«Même moi, je ne suis plus détendu dans ce genre de situation.»
Markus, 55 ans - chef d’équipe à la centrale de traitement des appels d’urgence
Je m’en souviens comme si c’était hier. J’étais de service de nuit, je venais d’arriver pour la relève et j’ai immédiatement senti une atmosphère très tendue en entrant dans la pièce. Tout le monde semblait bien plus anxieux que d’habitude et l’on sentait nettement une pointe d’agitation régner. Tous les visages affichaient un air grave et une grande nervosité. En règle générale, lorsque je prends mon tour de travail en tant que chef d’équipe, je commence par démarrer mon ordinateur, lire les informations et consulter les affaires en cours. Ensuite ont lieu la remise de service et le briefing. Enfin, je prends le relais là où mon collègue s’est arrêté. Nous formons une équipe expérimentée, qui collabore de manière très professionnelle et rôdée. Rien ne peut nous perturber si facilement. À l’époque, je suis arrivé pendant la deuxième phase de l’intervention. L’opération avait d’ores et déjà pris des proportions extraordinaires, impliquant les équipes d’intervention les plus diverses. Deux de mes collègues de l’équipe de crise s’occupaient exclusivement de la coordination. Nous étions en liaison permanente avec le centre d’exploitation des trains CFF, la police cantonale et nos collègues de la Police des transports sur place. Une douzaine d’organisations d’intervention étaient mobilisées.
«Un homme fortement alcoolisé a dit qu’il allait faire exploser une bombe dans le train».
C’est ce qu’ont signalé des passagers au personnel d’accompagnement des trains. Un appel d’urgence a donc été passé à notre centrale, mettant alors en mouvement ce que l’on appelle chez nous le carrousel.
Se trouver en plein carrousel, cela signifie que les tâches d’arrière-plan deviennent brusquement et considérablement plus complexes, et que nous devons alors faire appel à un grand nombre d’unités supplémentaires tout en mettant en œuvre différentes mesures ciblées. Cela concerne aussi bien la centrale d’appels d’urgence, où plusieurs collaborateurs sont affectés exclusivement à la coordination de ces interventions, que d’autres organisations d’intervention que nous sollicitons, telles que les services de secours et la police cantonale.

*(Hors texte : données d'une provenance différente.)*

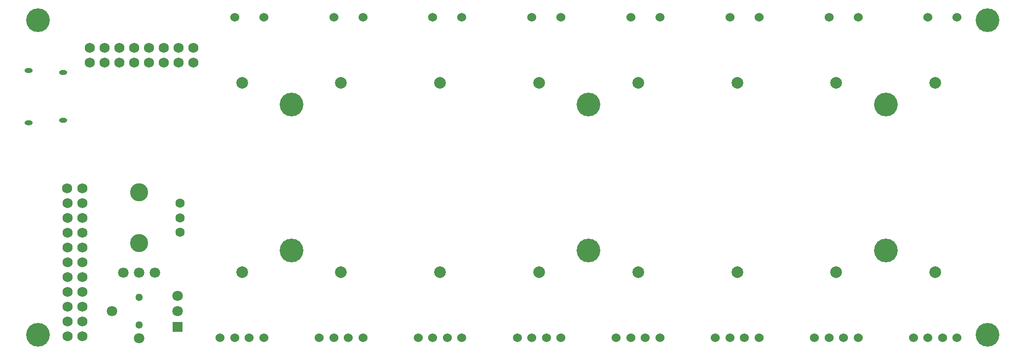
<source format=gbr>
G04 #@! TF.FileFunction,Soldermask,Bot*
%FSLAX46Y46*%
G04 Gerber Fmt 4.6, Leading zero omitted, Abs format (unit mm)*
G04 Created by KiCad (PCBNEW 4.0.4-stable) date 07/11/17 15:37:42*
%MOMM*%
%LPD*%
G01*
G04 APERTURE LIST*
%ADD10C,0.100000*%
%ADD11C,1.727200*%
%ADD12C,4.064000*%
%ADD13C,3.100000*%
%ADD14C,1.600000*%
%ADD15R,1.800000X1.800000*%
%ADD16C,1.800000*%
%ADD17C,1.300000*%
%ADD18C,1.524000*%
%ADD19C,2.000000*%
%ADD20O,1.400000X0.800000*%
G04 APERTURE END LIST*
D10*
D11*
X10620000Y3725000D03*
X10620000Y6265000D03*
X10620000Y8805000D03*
D12*
X148500000Y18500000D03*
X97500000Y18500000D03*
X46500000Y18500000D03*
X148500000Y43500000D03*
X46500000Y43500000D03*
X97500000Y43500000D03*
D11*
X8080000Y3725000D03*
X8080000Y6265000D03*
X8080000Y8805000D03*
X8000000Y29125000D03*
D13*
X20320000Y19699800D03*
X20320000Y28488200D03*
D14*
X27330400Y21594000D03*
X27330400Y24094000D03*
X27330400Y26594000D03*
D11*
X8080000Y21505000D03*
X10620000Y21505000D03*
X8080000Y24045000D03*
X10620000Y24045000D03*
X8080000Y13885000D03*
X10620000Y13885000D03*
X8080000Y18965000D03*
X10620000Y18965000D03*
X8080000Y16425000D03*
X10620000Y16425000D03*
X8080000Y11345000D03*
X10620000Y11345000D03*
X8080000Y26585000D03*
X10620000Y26585000D03*
D12*
X166000000Y58000000D03*
X166000000Y4000000D03*
X3000000Y4000000D03*
X3000000Y58000000D03*
D15*
X26920000Y5331400D03*
D16*
X26920000Y8031400D03*
X26920000Y10706400D03*
X23020000Y14631400D03*
X20320000Y14631400D03*
X17620000Y14631400D03*
X15720000Y8031400D03*
X20320000Y3431400D03*
D17*
X20320000Y10381400D03*
X20320000Y5681400D03*
D11*
X10620000Y29125000D03*
D18*
X34250000Y3500000D03*
X39250000Y3500000D03*
X36750000Y3500000D03*
X41750000Y3500000D03*
X36750000Y58500000D03*
X41750000Y58500000D03*
D19*
X38000000Y14750000D03*
X38000000Y47250000D03*
D18*
X51250000Y3500000D03*
X56250000Y3500000D03*
X53750000Y3500000D03*
X58750000Y3500000D03*
X53750000Y58500000D03*
X58750000Y58500000D03*
D19*
X55000000Y14750000D03*
X55000000Y47250000D03*
D18*
X68250000Y3500000D03*
X73250000Y3500000D03*
X70750000Y3500000D03*
X75750000Y3500000D03*
X70750000Y58500000D03*
X75750000Y58500000D03*
D19*
X72000000Y14750000D03*
X72000000Y47250000D03*
D18*
X85250000Y3500000D03*
X90250000Y3500000D03*
X87750000Y3500000D03*
X92750000Y3500000D03*
X87750000Y58500000D03*
X92750000Y58500000D03*
D19*
X89000000Y14750000D03*
X89000000Y47250000D03*
D18*
X102250000Y3500000D03*
X107250000Y3500000D03*
X104750000Y3500000D03*
X109750000Y3500000D03*
X104750000Y58500000D03*
X109750000Y58500000D03*
D19*
X106000000Y14750000D03*
X106000000Y47250000D03*
D18*
X119250000Y3500000D03*
X124250000Y3500000D03*
X121750000Y3500000D03*
X126750000Y3500000D03*
X121750000Y58500000D03*
X126750000Y58500000D03*
D19*
X123000000Y14750000D03*
X123000000Y47250000D03*
D18*
X136250000Y3500000D03*
X141250000Y3500000D03*
X138750000Y3500000D03*
X143750000Y3500000D03*
X138750000Y58500000D03*
X143750000Y58500000D03*
D19*
X140000000Y14750000D03*
X140000000Y47250000D03*
D18*
X153250000Y3500000D03*
X158250000Y3500000D03*
X155750000Y3500000D03*
X160750000Y3500000D03*
X155750000Y58500000D03*
X160750000Y58500000D03*
D19*
X157000000Y14750000D03*
X157000000Y47250000D03*
D20*
X1349000Y49395000D03*
X1349000Y40415000D03*
X7299000Y49035000D03*
X7299000Y40775000D03*
D11*
X29670000Y50715000D03*
X29670000Y53255000D03*
X11890000Y50715000D03*
X11890000Y53255000D03*
X14430000Y50715000D03*
X14430000Y53255000D03*
X16970000Y50715000D03*
X16970000Y53255000D03*
X19510000Y50715000D03*
X19510000Y53255000D03*
X22050000Y50715000D03*
X22050000Y53255000D03*
X24590000Y50715000D03*
X24590000Y53255000D03*
X27130000Y50715000D03*
X27130000Y53255000D03*
M02*

</source>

Dans ce type de situations tendues, je parais souvent très calme, mais, intérieurement, je bouillonne. Je dois commencer par respirer profondément pour dissiper au mieux la tension. Dans ce genre de situation, le plus important pour moi, en tant que chef d’équipe, est de garder une vue d’ensemble afin d’engager les bonnes procédures.
Dans ce cas précis, l’auteur des faits a été arrêté. Ensuite, le train a dû être fouillé pendant des heures avec des chiens de recherche. On a toujours à l’esprit la menace réelle et le danger que courent les collègues sur place. Je ne manque jamais de me mettre à la place des collègues qui sont sur le terrain et je partage leur angoisse, même si je ne vis pas directement la situation et que je ne peux les aider et les soutenir qu’indirectement.
Puis, enfin, nous avons reçu les nouvelles rassurantes de la direction des interventions sur place. Ils n’ont rien trouvé, c’était une fausse alerte!
Quelle libération! Il faut toujours s’attendre au pire; on se sentira d’autant mieux s’il s’agit finalement d’une fausse alerte. Toute l’équipe a poussé un soupir de soulagement. Nous étions tous heureux de constater que, finalement, le danger n’était pas aussi grand que nous l’avions pensé au départ. En fin de compte, ce fut un exercice exigeant, mais profitable pour tous.
Après avoir été sous adrénaline et fortement stimulé pendant quelques heures, il faut du temps pour redescendre. Cela étant, au centre de gestion des interventions, nous sommes aussitôt prêts à intervenir au prochain appel et si des personnes en détresse ont besoin d’aide.